I don’t mean to sound too harsh on I Am Number Four, but it’s simply not a great film. The actors are all competent, Trevor Rabin’s action score is functional and the special effects aren’t terrible, although there are a few moments where it looks like the boys at ILM decided to let the intern take control of the mouse. The film is completely let down by the rampant clichés and the confines of the story. It needed to be opened up, taken on the road and out of the geographical boundaries of Paradise. When an important fight scene takes place in a High School Corridor then you know you’re in trouble. Well that is unless you’re watching Grosse Point Blank.

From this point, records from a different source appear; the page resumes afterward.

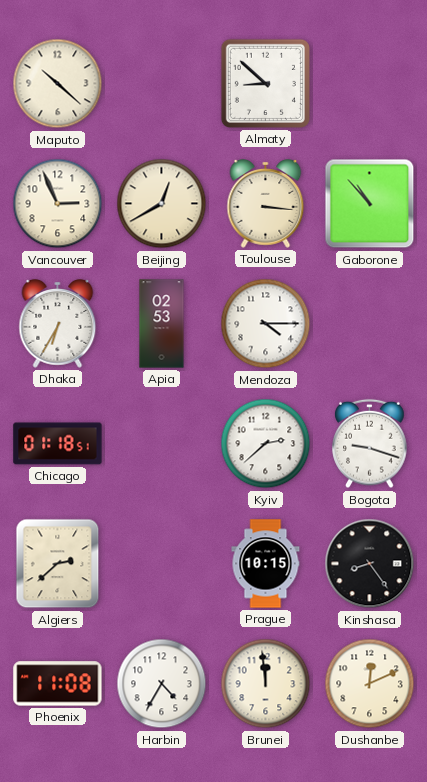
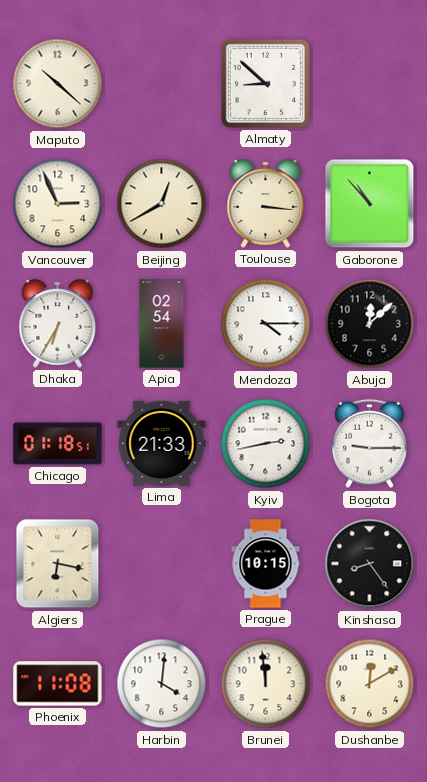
Apia: 02:53 -> 02:54
Abuja: none -> 12:08
Lima: none -> 21:33
Kyiv: 2:38 -> 2:43
Bogota: 9:18 -> 9:15
Algiers: 2:38 -> 6:17
Harbin: 4:35 -> 4:01
Dushanbe: 12:11 -> 12:10
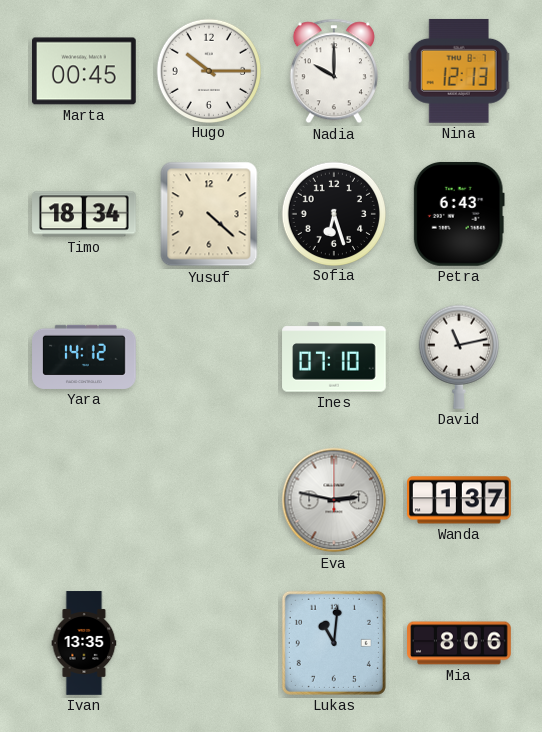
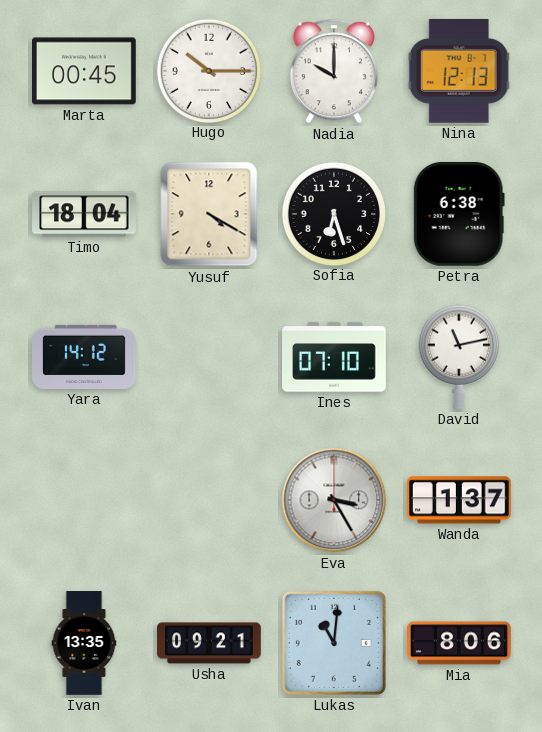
Timo: 18:34 -> 18:04
Yusuf: 4:22 -> 4:20
Petra: 6:43 -> 6:38
Eva: 2:47 -> 3:25
Usha: none -> 09:21
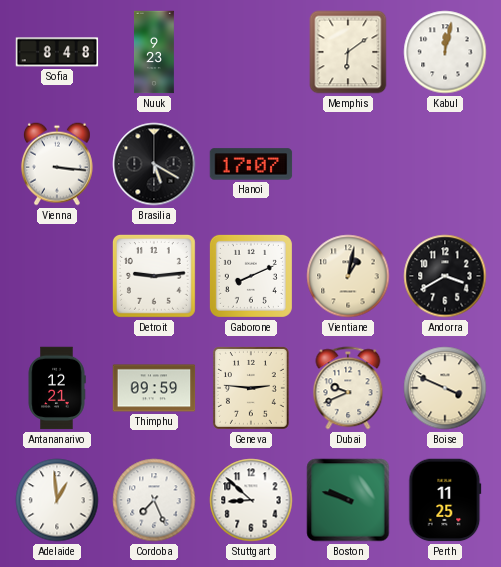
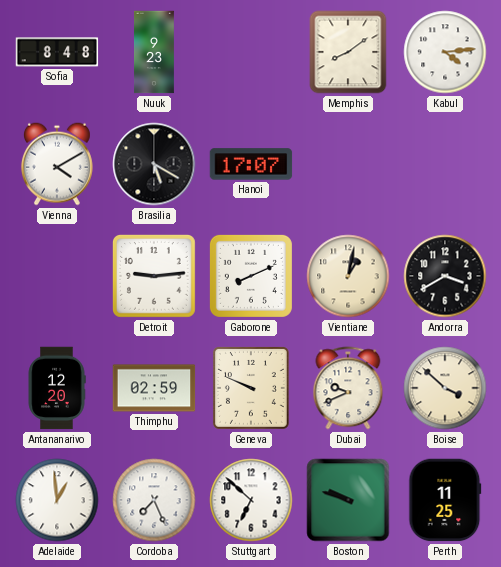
Memphis: 6:09 -> 8:09
Kabul: 12:02 -> 4:14
Vienna: 3:16 -> 4:10
Antananarivo: 12:21 -> 12:20
Thimphu: 09:59 -> 02:59
Geneva: 2:46 -> 9:49
Boise: 3:49 -> 3:52
Stuttgart: 8:52 -> 6:52
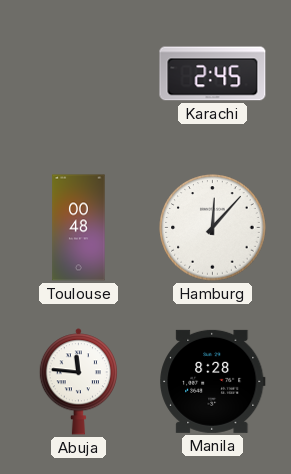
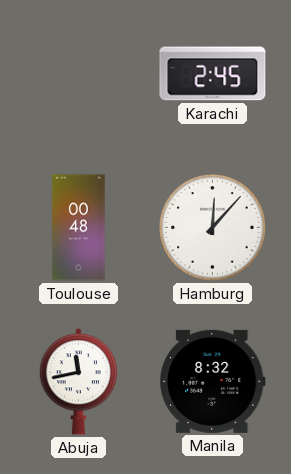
Abuja: 11:46 -> 11:43
Manila: 8:28 -> 8:32
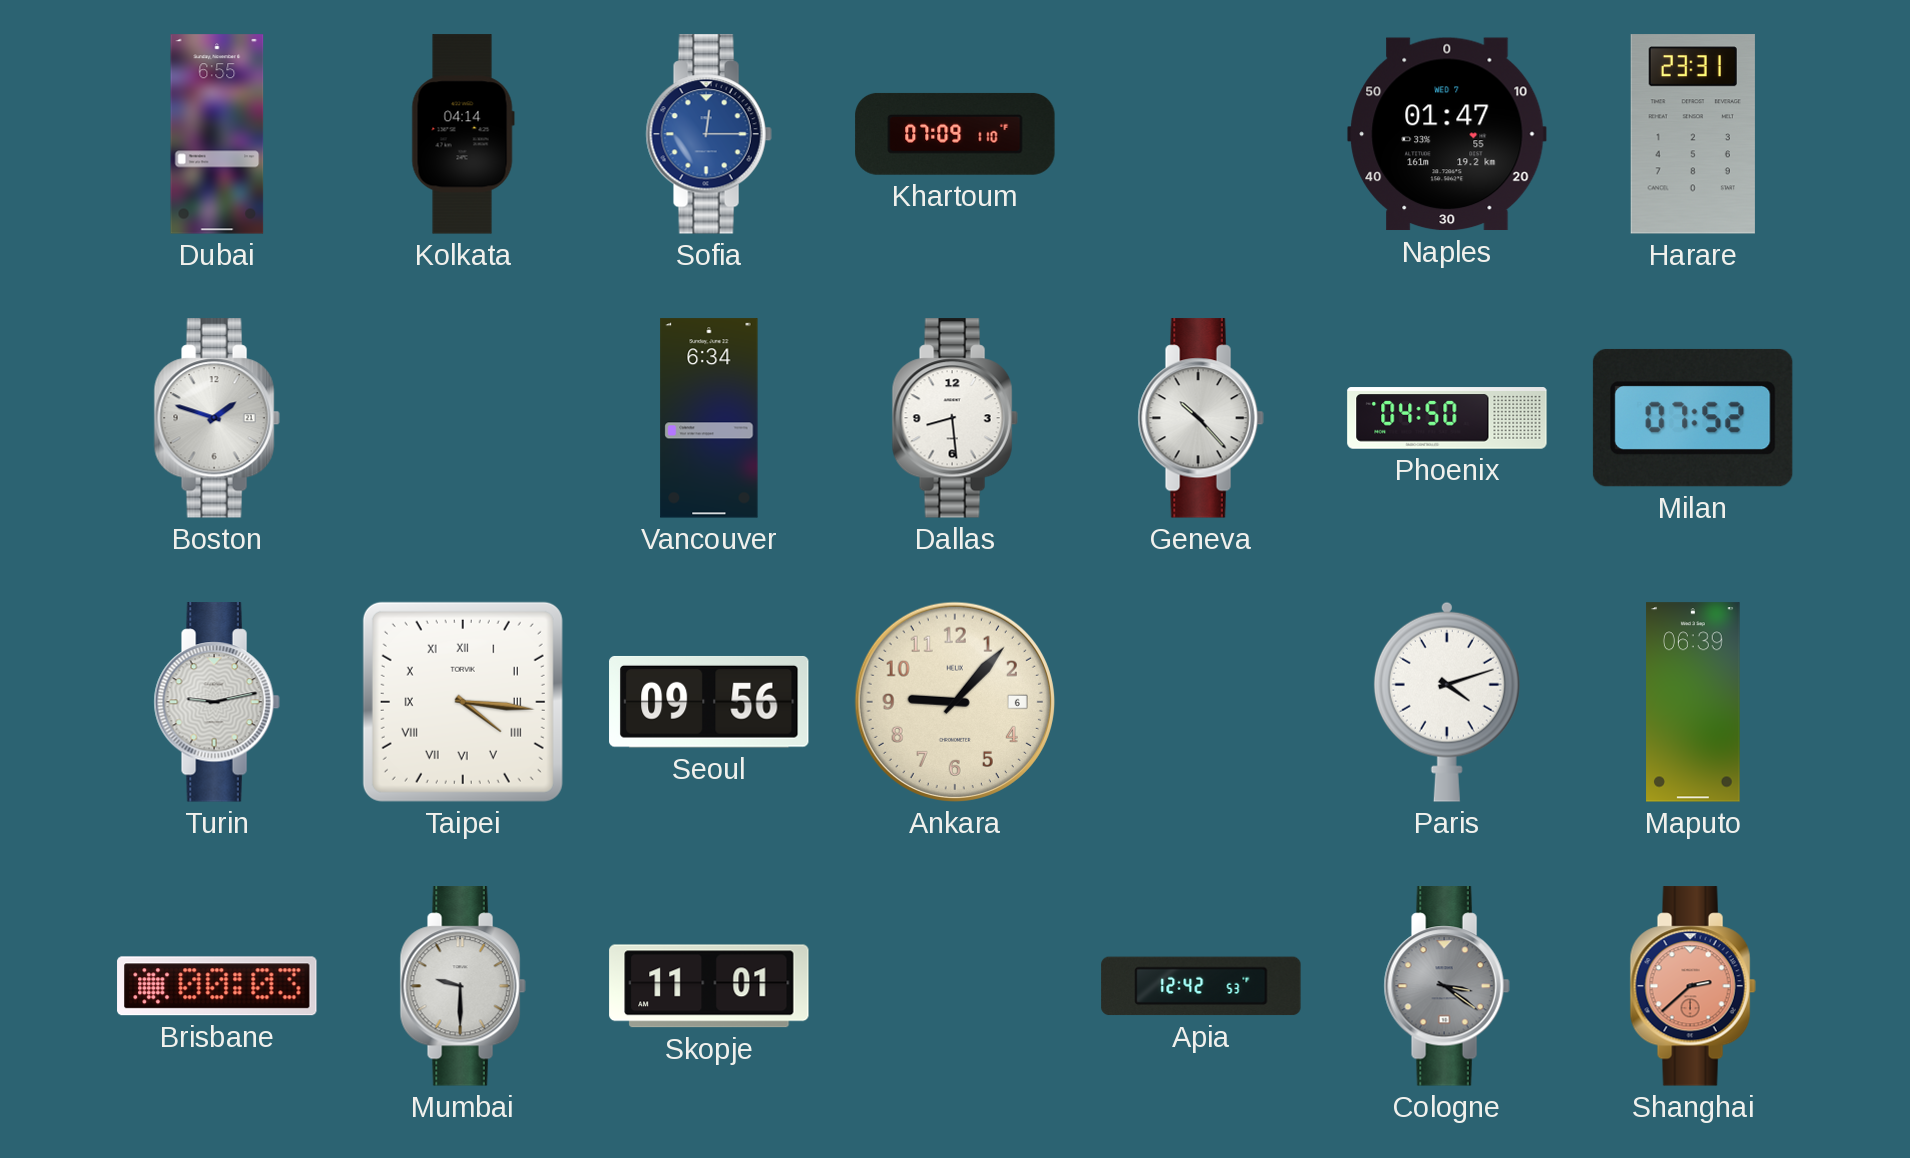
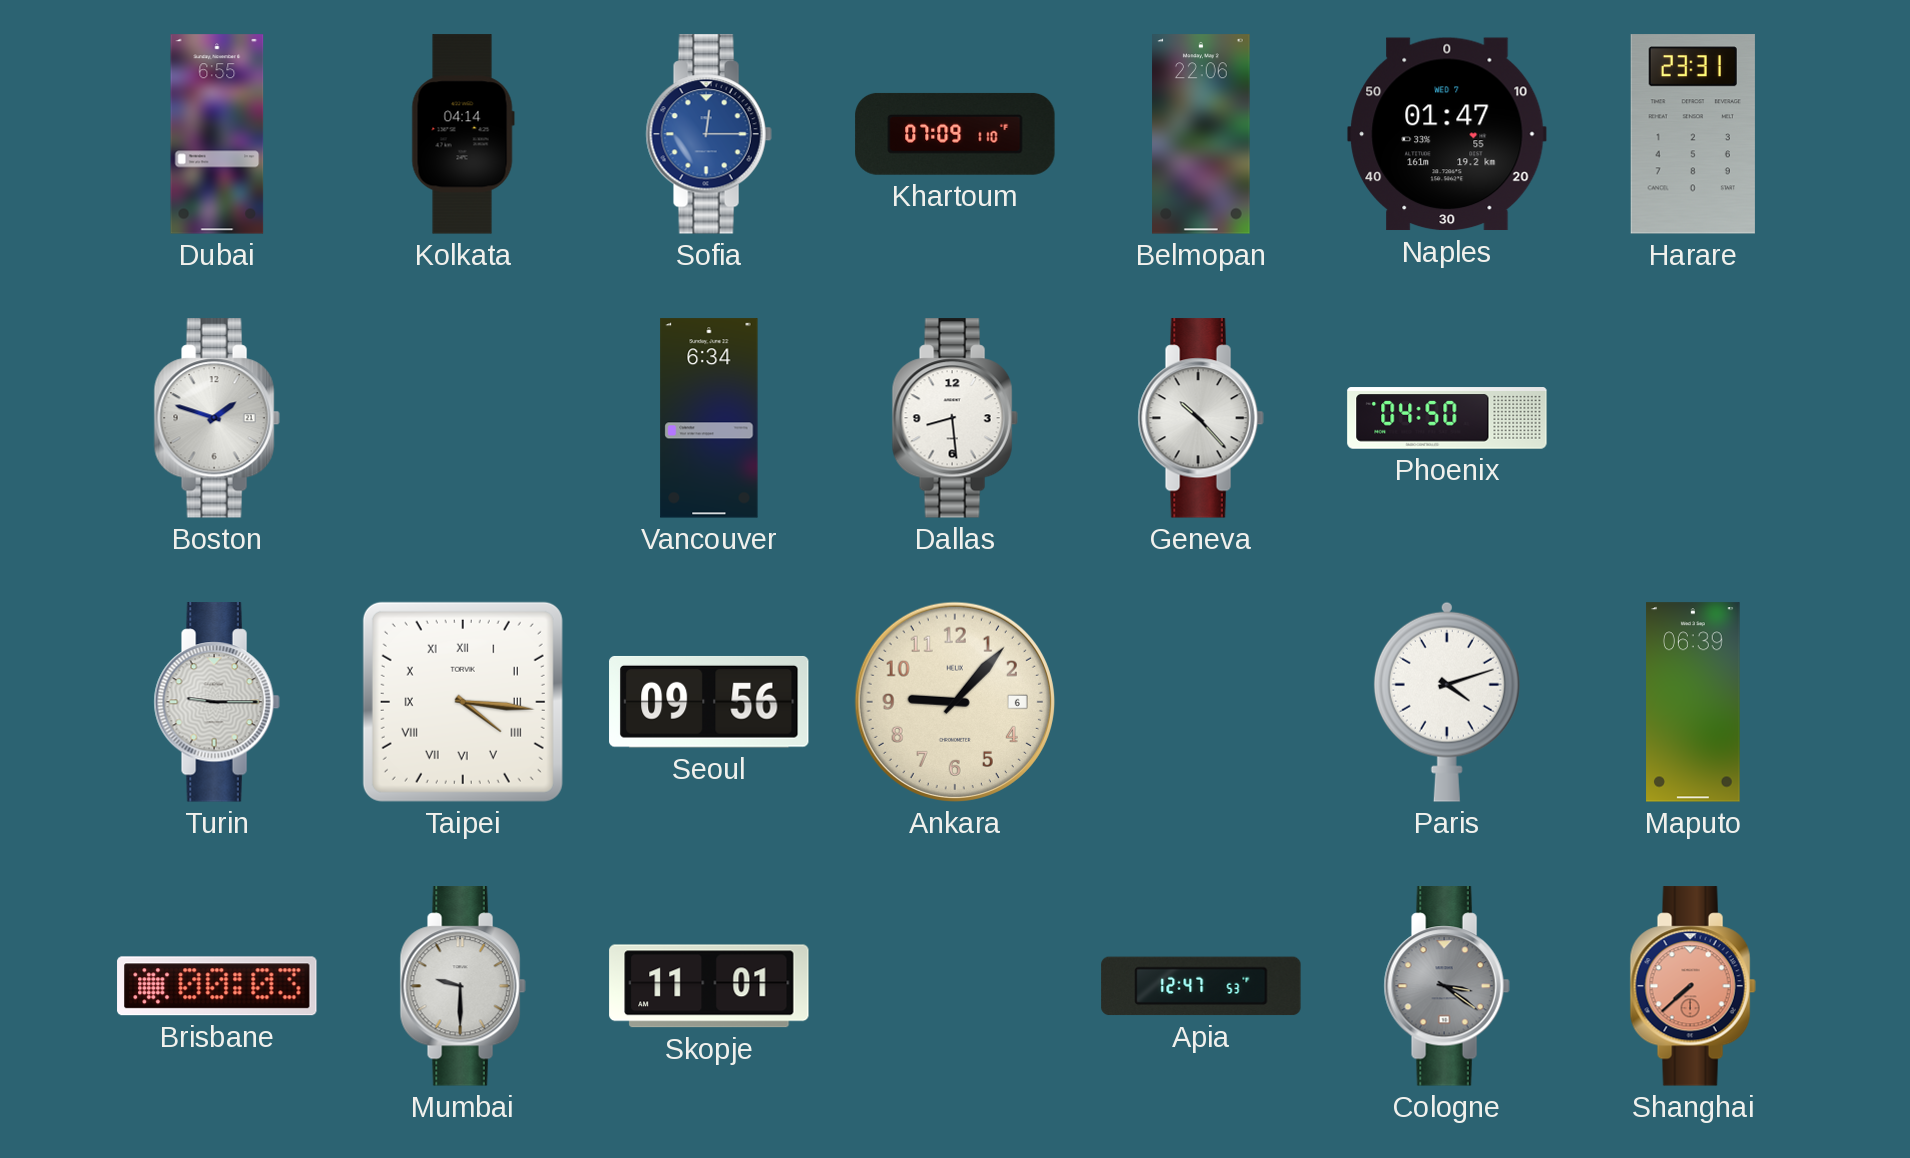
Belmopan: none -> 22:06
Milan: 07:52 -> none
Turin: 9:13 -> 9:15
Apia: 12:42 -> 12:47
Shanghai: 2:38 -> 7:38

Director D.J. Caruso started off his career so well with 2002’s The Salton Sea, before helming the Shia LaBeouf double bill of Disturbia and Eagle Eye. The Val Kilmer starrer implied that he had some directing chops, but I Am Number Four shows Caruso struggling to make the material interesting. Visually, the film is incredibly flat, and it’s a wonder that producer Michael Bay didn’t come and shake things up with some handheld camera work and whiz-bang edits. The poor visuals and the all too familiar story again illustrate that this teen targeted effort is best suited for television.
I Am Number Four was supposed to be a franchise starter, but the film barely covered its $50 million production budget with its US release, so it’ll have to rely on DVD in order to secure a follow-up. I doubt the film will ever have a rabid fan base, but at the very least the film should shift a few copies (or downloads) of its pop strewn soundtrack.
It’s a limited affair with regards to special features. A gag reel reveals that the cast aren’t totally perfect and they can make mistakes when saying their lines. Meanwhile, the “Becoming Number 6” featurette offers Teresa Palmer almost as much screen time as the actual film.